WHAT YOU NEED TO DO: Only the text should be kept: print every entry below exactly and leave each image out.

DATA RECORDS:
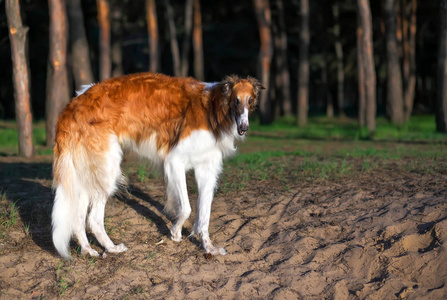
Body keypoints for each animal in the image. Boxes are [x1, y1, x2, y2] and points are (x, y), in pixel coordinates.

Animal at [51, 72, 262, 258]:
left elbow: (204, 216)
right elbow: (186, 208)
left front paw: (208, 247)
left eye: (250, 100)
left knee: (79, 219)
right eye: (236, 100)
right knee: (93, 219)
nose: (244, 128)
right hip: (106, 170)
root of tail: (71, 108)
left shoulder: (207, 169)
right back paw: (112, 248)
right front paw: (175, 232)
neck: (212, 108)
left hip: (87, 176)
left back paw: (88, 250)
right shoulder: (174, 162)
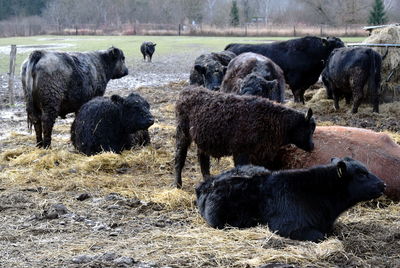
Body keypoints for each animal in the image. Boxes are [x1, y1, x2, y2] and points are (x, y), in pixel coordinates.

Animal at [174, 87, 316, 187]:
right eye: (309, 128)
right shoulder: (241, 152)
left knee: (203, 160)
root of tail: (186, 91)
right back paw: (178, 185)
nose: (313, 146)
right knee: (179, 158)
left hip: (203, 141)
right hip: (182, 134)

WRITTEN REPLY:
Body keypoints for each animal in the image. Boxes are [x1, y1, x2, y2] and points are (x, y), in pixel coordinates.

Animal at [51, 72, 262, 258]:
left elbow: (204, 216)
right elbow: (186, 208)
left front paw: (208, 247)
left eye: (250, 100)
left knee: (79, 219)
right eye: (236, 100)
right knee: (93, 219)
nose: (244, 128)
right hip: (106, 170)
root of tail: (71, 108)
left shoulder: (207, 169)
right back paw: (112, 248)
right front paw: (175, 232)
neck: (212, 108)
left hip: (87, 176)
left back paw: (88, 250)
right shoulder: (174, 162)
Body keypoints for each animal in the image. Boxes are [x1, y1, x2, y2] and points are (x, y), in pixel coordinates.

Animal at [174, 87, 316, 187]:
right eye: (309, 128)
right shoulder: (241, 152)
left knee: (203, 160)
root of tail: (186, 91)
right back paw: (178, 185)
nose: (313, 146)
right knee: (179, 158)
left hip: (203, 141)
right hip: (182, 134)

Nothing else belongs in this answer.